To finance this venture he must sell Lou Ferrigno’s home for which he has the exclusive listing. He is engaged to Zooey (played by Rashida Jones) who feels like she has hit the jackpot with Paul as her boyfriend.

As a boyfriend, Peter is thoughtful, kind, considerate, and pays attention to her. All her girlfriends think she’s so lucky but there is an underlying concern; Peter doesn't have any guy friends. The fact is that Peter doesn’t is the gist of the film. He and his fiancé decide that he needs to find some guy friends before the wedding or else the wedding party will be uneven.

In his quest to find a guy friend, he has a number of man dates. There are funny bits in some of these encounters.
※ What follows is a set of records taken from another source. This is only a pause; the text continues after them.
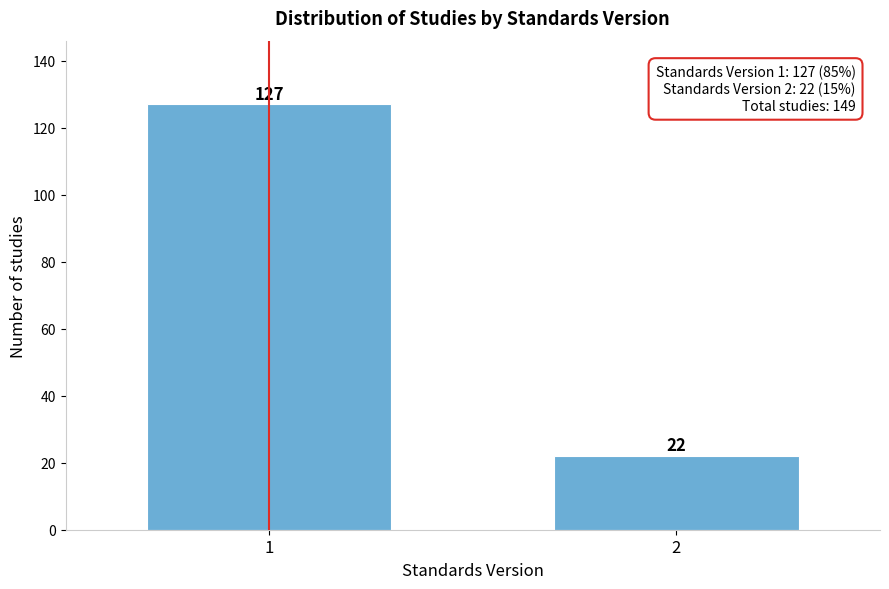

Reading left to right, what are all the values shown in this chart?

1=127	2=22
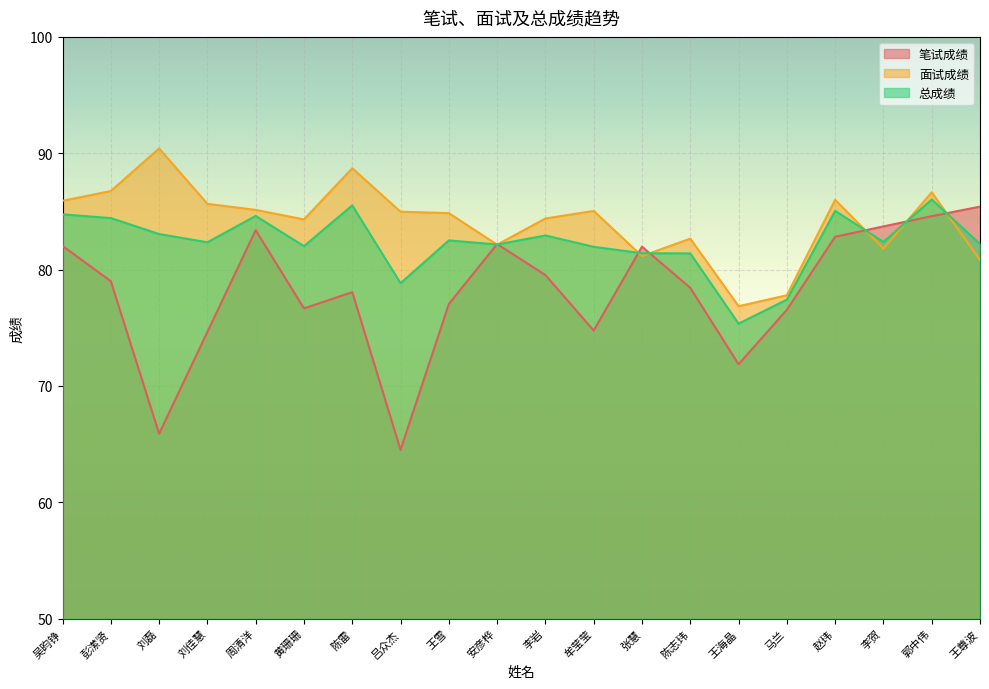

Reading left to right, list all the values displayed in this chart.

笔试成绩: 82.0	79.0	65.9	74.6	83.4	76.7	78.1	64.5	77.0	82.2	79.5	74.8	82.0	78.4	71.9	76.5	82.8	83.7	84.6	85.4
面试成绩: 85.9	86.8	90.4	85.7	85.1	84.3	88.7	85.0	84.8	82.1	84.4	85.0	81.2	82.7	76.8	77.8	86.0	81.8	86.6	80.8
总成绩: 84.7	84.4	83.1	82.3	84.6	82.0	85.5	78.8	82.5	82.2	82.9	82.0	81.4	81.4	75.4	77.4	85.0	82.4	86.0	82.2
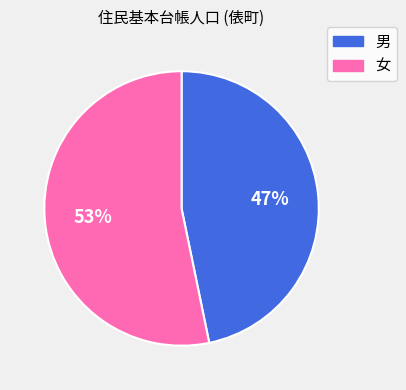

Is there any slice that represents more than half of the pie?

Yes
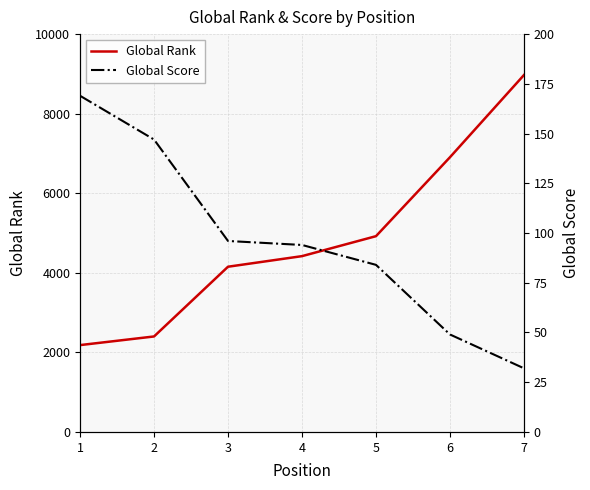

Reading left to right, list all the values displayed in this chart.

Global Rank: 1=2183	2=2400	3=4153	4=4419	5=4921	6=6905	7=8971
Global Score: 1=169	2=147	3=96	4=94	5=84	6=49	7=32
Then during an open house he is having for Lou’s home, he runs into Sydney (played by Jason Segel) who is blunt, insightful, and outspoken. They hit it off because in many ways they are opposite and they both love the band Rush.

Through a series of man dates, their relationship expands and eventually he asks Sydney to be his best man. However, Zooey doesn’t like that Peter is less available and pays less attention to her now that he has a guy friend to hang out with.

I found the repetition of scenes, like Peter attempting to come up with a nick name for Sydney, to be tiring and overplayed. The direction of the unevenness and the upsides of this film the responsibility of Director John Hamburg and co-writer Larry Levin. Rudd was OK as Peter; while Segel was the strongest consistent character as Sydney. I found the couple Jon Favreau and Jaime Pressly as Zooey’s best friend and husband, to be overplayed, unrealistic, and boorish.

Overall: This film’s unevenness took away from the truly funny parts and in the end, this film felt very long. It might have been better to cut 20 minutes from it by reducing extraneous and repetitive scenes.